Two endangered sea turtles have been released in the sea by a volunteer wearing a plastic dress to highlight the issue of pollution in the Mediteranean Sea.
The loggerhead sea turtles (Caretta caretta) were released on La Garrofera Beach in El Saler in the city of Valencia located in the eastern Spanish region of the same name.
The turtles were released by a worker at the foundation of L’Oceanografic, an oceanarium to the southeast of Valencia’s city centre.
Mar LaFuente was filmed releasing the reptiles while wearing a plastic dress in the style of a ‘fallas’ outfit.
Las Fallas (The Falles in English) is one of Valencia’s most important festivals, but it had to be cancelled for a second time due to COVID-19 restrictions.
Rosa Montesa, 56, who designed the plastic dress, said the fallas spirit lived on thanks the novel turtle release.
She said the dress was prepared by her and her 92-year-old mother who made the skirt and bodice for Montesa to decorate.
Montesa told Real Press: “Instead of using gold trim or precious stones, I used waste such as aluminium plates and plastic bottles.”
She said wanted to “show that what others see as rubbish, I see as treasures”.

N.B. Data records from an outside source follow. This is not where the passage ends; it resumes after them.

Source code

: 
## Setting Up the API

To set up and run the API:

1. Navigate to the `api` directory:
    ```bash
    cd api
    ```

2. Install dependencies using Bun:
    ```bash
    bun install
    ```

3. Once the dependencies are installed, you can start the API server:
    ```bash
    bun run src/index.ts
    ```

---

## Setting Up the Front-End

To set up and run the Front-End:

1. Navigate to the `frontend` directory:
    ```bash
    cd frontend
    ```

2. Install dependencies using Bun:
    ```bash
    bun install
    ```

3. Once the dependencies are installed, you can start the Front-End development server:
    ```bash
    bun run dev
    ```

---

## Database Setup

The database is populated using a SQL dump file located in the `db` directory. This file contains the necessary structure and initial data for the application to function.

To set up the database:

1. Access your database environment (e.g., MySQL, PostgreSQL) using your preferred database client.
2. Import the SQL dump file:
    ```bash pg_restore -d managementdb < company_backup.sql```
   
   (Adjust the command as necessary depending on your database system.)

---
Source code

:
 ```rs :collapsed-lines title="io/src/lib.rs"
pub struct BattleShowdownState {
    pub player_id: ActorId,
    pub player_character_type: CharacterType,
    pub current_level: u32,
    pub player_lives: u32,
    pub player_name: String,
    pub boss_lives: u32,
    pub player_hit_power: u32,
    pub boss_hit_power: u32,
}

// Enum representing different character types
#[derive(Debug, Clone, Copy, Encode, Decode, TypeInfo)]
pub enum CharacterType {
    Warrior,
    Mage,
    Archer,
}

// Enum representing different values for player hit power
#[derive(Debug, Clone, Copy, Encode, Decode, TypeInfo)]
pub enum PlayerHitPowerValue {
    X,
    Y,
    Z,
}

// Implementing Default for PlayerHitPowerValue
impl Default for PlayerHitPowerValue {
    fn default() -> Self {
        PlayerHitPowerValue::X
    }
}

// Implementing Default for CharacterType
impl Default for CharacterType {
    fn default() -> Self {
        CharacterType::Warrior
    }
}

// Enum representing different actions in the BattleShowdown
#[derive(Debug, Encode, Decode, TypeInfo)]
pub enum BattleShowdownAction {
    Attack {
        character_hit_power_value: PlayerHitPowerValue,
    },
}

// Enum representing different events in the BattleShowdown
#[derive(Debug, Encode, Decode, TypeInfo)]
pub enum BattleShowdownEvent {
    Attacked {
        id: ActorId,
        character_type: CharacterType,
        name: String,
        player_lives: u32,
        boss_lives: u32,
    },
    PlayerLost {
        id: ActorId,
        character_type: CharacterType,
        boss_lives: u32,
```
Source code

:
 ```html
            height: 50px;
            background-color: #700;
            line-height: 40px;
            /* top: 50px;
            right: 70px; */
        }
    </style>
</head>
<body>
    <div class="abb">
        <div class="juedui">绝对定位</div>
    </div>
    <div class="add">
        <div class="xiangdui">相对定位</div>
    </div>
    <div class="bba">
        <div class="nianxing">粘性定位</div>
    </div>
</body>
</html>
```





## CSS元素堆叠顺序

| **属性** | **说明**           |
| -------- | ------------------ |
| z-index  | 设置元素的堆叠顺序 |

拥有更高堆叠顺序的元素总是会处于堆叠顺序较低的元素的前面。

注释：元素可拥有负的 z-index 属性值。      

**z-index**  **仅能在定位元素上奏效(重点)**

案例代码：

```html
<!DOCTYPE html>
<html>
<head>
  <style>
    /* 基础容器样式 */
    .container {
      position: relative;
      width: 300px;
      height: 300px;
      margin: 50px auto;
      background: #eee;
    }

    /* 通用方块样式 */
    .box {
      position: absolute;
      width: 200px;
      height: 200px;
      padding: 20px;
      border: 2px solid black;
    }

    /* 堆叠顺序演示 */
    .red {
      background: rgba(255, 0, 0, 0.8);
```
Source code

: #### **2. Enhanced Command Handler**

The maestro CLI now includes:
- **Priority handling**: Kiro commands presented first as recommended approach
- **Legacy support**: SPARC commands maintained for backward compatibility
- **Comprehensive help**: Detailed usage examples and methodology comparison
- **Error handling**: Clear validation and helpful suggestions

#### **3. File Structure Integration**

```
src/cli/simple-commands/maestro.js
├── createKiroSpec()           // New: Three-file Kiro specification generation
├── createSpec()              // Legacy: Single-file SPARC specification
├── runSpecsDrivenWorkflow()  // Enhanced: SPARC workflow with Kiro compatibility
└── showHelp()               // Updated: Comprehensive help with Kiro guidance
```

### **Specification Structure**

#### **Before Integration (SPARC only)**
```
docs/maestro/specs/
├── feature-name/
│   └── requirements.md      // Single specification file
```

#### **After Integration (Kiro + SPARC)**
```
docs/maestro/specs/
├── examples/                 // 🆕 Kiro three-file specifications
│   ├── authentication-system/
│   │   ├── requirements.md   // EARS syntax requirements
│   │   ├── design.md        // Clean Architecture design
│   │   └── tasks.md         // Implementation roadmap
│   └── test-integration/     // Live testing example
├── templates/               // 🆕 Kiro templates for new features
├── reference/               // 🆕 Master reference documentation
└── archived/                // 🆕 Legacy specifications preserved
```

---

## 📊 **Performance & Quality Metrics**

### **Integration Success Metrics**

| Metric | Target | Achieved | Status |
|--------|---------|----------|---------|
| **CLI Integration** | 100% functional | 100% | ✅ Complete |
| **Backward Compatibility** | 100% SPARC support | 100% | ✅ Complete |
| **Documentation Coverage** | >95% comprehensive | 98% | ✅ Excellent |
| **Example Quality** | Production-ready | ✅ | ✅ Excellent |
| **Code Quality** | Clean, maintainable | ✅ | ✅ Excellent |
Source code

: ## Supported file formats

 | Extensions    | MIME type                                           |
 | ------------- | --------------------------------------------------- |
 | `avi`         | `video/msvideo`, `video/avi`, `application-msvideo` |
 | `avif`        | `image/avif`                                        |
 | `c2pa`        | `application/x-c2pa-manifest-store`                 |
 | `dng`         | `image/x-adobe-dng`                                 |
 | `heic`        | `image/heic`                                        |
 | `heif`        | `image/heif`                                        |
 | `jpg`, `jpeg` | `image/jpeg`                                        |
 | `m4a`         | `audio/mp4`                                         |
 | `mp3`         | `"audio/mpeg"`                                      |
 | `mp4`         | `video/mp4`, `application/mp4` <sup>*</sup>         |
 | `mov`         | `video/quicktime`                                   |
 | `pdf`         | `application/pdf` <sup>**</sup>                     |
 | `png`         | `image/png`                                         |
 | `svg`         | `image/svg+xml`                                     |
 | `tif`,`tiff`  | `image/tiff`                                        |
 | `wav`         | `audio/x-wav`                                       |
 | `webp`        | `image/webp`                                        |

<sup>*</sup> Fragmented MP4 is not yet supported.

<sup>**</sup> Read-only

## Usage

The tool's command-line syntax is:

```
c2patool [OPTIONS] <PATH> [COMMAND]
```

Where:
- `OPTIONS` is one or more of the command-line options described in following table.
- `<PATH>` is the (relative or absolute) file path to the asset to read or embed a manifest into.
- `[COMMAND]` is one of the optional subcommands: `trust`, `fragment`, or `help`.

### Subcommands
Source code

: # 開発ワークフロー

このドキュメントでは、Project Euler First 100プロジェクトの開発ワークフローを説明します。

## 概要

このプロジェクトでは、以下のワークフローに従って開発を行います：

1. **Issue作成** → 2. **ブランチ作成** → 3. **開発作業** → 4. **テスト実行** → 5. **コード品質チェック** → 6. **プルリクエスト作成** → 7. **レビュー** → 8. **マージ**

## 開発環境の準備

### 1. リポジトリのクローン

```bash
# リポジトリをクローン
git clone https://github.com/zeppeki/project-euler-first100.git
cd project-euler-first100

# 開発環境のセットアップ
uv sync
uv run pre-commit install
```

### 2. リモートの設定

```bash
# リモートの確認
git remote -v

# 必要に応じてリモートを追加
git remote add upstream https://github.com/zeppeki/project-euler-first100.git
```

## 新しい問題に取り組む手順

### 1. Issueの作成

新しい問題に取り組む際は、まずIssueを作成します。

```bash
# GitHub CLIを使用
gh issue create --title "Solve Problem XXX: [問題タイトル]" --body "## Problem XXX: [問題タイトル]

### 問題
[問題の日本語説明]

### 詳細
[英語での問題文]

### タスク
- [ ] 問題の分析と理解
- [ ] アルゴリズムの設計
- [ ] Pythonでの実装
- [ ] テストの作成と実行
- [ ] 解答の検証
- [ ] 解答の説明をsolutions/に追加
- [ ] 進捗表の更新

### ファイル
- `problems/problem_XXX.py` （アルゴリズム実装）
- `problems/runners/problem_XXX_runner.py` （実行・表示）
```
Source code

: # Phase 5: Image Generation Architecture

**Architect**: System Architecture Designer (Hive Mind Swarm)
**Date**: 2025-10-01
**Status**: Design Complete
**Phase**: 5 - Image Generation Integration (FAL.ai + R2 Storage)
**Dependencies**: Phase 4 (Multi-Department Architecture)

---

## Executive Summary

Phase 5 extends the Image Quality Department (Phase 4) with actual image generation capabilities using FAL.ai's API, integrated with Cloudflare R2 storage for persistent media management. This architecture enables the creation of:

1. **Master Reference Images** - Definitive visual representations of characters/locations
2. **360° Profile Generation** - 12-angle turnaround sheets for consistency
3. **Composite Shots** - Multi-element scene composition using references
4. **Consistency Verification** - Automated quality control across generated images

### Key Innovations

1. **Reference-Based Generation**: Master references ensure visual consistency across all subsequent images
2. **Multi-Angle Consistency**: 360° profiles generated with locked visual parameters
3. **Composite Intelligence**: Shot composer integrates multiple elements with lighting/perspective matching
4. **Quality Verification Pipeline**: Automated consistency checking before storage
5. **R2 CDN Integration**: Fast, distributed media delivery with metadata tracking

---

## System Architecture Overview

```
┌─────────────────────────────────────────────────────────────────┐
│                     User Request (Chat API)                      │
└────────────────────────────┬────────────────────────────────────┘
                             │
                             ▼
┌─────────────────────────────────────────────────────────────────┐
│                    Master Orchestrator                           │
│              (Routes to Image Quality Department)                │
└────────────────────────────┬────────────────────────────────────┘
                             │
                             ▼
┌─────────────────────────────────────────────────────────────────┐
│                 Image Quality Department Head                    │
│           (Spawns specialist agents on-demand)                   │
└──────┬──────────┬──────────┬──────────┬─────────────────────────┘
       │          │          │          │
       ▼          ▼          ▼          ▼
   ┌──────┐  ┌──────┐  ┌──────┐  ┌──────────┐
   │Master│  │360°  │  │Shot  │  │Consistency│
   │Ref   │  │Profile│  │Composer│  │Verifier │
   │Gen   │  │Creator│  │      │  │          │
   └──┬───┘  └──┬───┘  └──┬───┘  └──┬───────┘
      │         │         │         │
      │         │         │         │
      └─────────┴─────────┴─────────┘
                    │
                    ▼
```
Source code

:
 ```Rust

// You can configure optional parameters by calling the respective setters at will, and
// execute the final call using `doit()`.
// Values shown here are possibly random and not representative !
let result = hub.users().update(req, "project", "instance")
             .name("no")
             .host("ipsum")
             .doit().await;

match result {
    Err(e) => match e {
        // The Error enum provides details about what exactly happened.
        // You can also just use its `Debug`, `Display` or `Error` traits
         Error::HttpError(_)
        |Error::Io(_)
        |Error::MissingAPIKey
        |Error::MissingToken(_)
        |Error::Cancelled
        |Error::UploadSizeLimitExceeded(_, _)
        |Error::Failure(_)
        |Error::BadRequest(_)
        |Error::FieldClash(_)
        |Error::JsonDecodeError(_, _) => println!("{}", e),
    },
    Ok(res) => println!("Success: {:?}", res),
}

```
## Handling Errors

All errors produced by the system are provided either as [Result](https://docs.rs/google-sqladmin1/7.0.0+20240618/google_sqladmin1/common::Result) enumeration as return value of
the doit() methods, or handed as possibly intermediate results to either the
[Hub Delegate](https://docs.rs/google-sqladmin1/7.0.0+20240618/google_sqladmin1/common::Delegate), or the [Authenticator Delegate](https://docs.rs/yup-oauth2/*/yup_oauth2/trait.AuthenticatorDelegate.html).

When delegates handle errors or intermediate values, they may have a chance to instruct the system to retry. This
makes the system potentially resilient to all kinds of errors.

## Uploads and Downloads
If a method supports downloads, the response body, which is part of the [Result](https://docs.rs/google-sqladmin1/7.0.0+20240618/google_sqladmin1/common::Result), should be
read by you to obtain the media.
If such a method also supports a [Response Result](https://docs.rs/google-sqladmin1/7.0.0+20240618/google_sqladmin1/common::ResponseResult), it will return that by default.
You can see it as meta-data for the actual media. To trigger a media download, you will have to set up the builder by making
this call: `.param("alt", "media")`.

In total, 200 different-coloured bottles were used to create the flowers on the skirt and other parts of the traditional outfit. For the bodice, she created a mosaic with different plastics.
Painted sunflower seeds were used to make the model’s pearls while her earrings were made with coffee pods.
However, not all the dress was created with recyclable materials, Montesa also added accessories commonly associated with tradition fallas outfits.
The project took around three months to complete and the most difficult part was “how to do the skirt”, according to Montesa.
However, once she formed a clear image in her mind, she was able to complete most of the project in six weeks, something she said felt like a “hobby”.
The dress is meant to symbolise the problem of waste and single-use plastics in the oceans.
Mar LaFuente released the two turtles into the sea after they found trapped in fishing nets and underwent treatment at L’Oceanografic.
Local fishermen found the struggling turtles and called the emergency services who in turn called the foundation.
Foundation vet Vicente Marco said “they were both suffering from air embolism and after a week in the chamber, they were ready to go back in the sea”.
Air embolisms, a blood vessel blockage caused by one or more bubbles of gas in the circulatory system, are a major cause of problems for sea turtles.
Loggerhead sea turtles spend their whole life in the sea except when they return to the coast to lay eggs.
The International Union for Conservation of Nature (IUCN) lists them as an endangered species.